Top of Input material

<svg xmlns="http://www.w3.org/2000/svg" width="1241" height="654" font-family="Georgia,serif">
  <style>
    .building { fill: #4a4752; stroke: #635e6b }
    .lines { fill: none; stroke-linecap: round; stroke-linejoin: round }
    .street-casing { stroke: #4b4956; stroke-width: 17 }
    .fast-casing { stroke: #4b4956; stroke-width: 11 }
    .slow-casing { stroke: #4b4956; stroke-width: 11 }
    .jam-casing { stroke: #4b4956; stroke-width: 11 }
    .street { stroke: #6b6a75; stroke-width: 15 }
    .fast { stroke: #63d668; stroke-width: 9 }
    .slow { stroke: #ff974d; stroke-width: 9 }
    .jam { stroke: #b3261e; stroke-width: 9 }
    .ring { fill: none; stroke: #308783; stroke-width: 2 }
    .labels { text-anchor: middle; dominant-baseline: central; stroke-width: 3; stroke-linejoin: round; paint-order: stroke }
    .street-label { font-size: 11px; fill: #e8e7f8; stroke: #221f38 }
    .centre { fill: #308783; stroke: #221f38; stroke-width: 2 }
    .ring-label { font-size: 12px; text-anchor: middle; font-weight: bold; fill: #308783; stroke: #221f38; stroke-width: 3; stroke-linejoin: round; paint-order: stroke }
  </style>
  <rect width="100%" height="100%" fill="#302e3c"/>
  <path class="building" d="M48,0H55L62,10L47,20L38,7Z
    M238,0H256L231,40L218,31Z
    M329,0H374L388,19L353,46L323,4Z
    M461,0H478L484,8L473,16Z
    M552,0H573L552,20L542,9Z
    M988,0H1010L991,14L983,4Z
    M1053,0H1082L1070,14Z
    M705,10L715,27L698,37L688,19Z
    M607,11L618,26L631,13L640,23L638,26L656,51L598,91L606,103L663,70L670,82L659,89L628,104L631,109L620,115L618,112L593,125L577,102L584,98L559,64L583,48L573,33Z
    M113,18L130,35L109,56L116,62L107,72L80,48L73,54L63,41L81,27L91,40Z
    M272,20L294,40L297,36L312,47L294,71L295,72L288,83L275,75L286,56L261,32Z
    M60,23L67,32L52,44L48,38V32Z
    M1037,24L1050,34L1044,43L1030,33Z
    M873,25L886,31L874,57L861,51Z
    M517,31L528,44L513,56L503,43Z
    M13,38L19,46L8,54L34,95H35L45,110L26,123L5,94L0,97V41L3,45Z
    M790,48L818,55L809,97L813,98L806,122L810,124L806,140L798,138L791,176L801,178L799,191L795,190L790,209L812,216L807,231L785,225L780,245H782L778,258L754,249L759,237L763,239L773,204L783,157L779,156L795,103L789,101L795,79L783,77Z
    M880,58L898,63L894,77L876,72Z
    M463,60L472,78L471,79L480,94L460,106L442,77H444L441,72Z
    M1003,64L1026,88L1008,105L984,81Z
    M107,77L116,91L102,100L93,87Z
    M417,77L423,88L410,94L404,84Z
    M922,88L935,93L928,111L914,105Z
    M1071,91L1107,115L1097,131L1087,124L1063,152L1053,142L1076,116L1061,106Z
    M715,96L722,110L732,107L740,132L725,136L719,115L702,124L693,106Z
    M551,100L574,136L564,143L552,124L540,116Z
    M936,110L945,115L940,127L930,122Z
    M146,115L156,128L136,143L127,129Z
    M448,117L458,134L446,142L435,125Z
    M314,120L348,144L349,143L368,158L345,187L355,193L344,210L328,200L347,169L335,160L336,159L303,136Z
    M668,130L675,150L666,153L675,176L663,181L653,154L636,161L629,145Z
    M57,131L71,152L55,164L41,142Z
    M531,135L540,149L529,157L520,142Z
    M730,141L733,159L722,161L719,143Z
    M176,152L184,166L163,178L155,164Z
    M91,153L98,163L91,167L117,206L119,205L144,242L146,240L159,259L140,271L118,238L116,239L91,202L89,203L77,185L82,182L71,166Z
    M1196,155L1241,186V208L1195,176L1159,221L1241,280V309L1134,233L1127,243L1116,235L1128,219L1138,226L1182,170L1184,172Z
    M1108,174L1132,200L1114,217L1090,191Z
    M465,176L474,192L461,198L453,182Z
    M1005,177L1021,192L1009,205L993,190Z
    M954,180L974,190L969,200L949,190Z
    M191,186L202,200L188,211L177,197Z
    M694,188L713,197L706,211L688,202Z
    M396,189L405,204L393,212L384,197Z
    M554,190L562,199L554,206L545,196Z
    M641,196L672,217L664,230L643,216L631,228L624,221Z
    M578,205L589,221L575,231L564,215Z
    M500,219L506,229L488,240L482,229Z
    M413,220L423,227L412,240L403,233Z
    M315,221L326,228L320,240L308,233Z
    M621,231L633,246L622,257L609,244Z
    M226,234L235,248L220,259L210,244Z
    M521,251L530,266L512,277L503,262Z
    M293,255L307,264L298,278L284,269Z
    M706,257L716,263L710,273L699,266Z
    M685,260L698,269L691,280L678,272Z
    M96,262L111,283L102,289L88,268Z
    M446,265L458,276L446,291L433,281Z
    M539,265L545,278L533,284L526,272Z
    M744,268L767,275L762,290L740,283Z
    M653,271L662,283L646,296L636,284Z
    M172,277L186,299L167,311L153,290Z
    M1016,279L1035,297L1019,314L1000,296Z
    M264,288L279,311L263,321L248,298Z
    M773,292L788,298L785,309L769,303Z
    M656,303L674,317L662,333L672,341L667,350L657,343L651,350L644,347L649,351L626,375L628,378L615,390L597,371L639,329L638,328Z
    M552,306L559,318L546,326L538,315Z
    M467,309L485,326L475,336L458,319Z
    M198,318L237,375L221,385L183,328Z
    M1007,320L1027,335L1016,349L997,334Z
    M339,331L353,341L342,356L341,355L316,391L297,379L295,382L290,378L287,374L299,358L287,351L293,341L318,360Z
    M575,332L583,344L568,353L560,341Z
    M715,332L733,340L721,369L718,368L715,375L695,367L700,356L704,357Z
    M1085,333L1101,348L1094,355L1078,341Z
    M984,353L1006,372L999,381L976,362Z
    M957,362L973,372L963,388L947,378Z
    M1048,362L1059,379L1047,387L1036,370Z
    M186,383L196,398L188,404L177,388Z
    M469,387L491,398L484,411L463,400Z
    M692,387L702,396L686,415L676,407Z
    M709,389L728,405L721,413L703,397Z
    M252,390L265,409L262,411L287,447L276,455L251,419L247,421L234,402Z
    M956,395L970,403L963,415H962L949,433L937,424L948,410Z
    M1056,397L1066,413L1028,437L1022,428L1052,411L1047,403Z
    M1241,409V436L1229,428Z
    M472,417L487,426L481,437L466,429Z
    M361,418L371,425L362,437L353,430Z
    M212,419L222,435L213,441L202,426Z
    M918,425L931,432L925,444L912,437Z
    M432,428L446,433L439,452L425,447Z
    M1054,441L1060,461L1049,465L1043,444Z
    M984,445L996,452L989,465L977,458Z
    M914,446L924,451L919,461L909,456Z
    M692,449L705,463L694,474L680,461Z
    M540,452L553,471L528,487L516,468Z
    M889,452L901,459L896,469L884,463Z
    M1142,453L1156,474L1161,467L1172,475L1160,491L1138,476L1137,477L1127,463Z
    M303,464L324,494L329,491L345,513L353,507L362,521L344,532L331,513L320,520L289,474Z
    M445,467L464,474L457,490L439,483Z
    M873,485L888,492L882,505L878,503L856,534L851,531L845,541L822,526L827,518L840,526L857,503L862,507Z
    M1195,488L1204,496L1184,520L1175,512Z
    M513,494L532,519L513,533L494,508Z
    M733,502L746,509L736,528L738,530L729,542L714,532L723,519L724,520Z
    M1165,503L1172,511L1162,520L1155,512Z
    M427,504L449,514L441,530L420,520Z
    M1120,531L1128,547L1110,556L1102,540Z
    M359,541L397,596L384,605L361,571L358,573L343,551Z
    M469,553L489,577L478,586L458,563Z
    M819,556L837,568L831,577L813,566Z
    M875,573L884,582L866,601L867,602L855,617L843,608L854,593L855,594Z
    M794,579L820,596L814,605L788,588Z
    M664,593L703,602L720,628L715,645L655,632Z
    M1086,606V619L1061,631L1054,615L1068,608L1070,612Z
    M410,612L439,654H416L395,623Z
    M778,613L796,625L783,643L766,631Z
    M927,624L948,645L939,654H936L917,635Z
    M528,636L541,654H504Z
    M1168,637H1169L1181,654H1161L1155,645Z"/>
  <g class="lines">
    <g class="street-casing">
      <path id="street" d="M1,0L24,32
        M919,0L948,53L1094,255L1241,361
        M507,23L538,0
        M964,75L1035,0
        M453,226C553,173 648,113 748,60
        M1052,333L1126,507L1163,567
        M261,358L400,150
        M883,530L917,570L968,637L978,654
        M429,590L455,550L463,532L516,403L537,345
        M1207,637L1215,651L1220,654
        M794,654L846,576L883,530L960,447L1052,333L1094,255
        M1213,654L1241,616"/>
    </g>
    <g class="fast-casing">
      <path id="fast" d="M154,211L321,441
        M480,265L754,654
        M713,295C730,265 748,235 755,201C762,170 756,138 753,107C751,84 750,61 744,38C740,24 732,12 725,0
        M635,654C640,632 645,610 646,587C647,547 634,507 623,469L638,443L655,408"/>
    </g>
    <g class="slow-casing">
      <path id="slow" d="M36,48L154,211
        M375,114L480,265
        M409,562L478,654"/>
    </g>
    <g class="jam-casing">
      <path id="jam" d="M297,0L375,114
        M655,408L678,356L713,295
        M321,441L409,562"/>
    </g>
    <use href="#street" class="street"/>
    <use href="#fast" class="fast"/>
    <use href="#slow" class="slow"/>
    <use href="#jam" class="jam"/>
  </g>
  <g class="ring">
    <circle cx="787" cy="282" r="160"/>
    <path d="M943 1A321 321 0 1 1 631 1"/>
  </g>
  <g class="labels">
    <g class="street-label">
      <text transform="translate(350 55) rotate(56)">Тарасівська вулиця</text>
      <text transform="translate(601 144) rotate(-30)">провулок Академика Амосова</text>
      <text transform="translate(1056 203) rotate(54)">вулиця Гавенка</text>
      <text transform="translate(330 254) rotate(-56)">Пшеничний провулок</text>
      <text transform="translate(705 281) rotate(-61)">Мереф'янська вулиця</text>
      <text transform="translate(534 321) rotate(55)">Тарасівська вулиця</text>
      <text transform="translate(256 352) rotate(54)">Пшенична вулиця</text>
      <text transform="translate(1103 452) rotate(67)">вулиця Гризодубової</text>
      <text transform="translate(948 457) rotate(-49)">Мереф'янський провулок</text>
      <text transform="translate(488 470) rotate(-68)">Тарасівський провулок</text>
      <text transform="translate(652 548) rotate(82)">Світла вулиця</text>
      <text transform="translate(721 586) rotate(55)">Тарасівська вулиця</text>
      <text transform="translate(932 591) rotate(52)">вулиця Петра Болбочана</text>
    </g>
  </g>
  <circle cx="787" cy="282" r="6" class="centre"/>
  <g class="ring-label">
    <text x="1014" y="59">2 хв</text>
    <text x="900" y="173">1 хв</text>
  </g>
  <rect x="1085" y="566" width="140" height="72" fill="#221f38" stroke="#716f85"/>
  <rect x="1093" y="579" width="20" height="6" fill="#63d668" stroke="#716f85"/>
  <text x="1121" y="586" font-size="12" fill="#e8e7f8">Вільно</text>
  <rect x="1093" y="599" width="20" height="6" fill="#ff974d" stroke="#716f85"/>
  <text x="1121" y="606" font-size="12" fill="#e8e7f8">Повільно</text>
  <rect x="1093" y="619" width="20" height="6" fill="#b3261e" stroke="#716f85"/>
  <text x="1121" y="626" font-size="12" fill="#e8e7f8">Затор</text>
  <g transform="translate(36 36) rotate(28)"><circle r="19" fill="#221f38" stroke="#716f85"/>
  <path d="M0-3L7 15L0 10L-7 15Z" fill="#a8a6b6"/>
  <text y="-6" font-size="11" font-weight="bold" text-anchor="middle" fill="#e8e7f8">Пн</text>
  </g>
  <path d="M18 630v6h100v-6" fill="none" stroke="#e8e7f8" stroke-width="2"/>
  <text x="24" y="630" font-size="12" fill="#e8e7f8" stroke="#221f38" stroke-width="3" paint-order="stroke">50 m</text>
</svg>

Bottom of Input material

§ **What the task asks**:
Pull every line containing "lines" from the entries above and copy it.

§ **Written response**:
    .lines { fill: none; stroke-linecap: round; stroke-linejoin: round }
  <g class="lines">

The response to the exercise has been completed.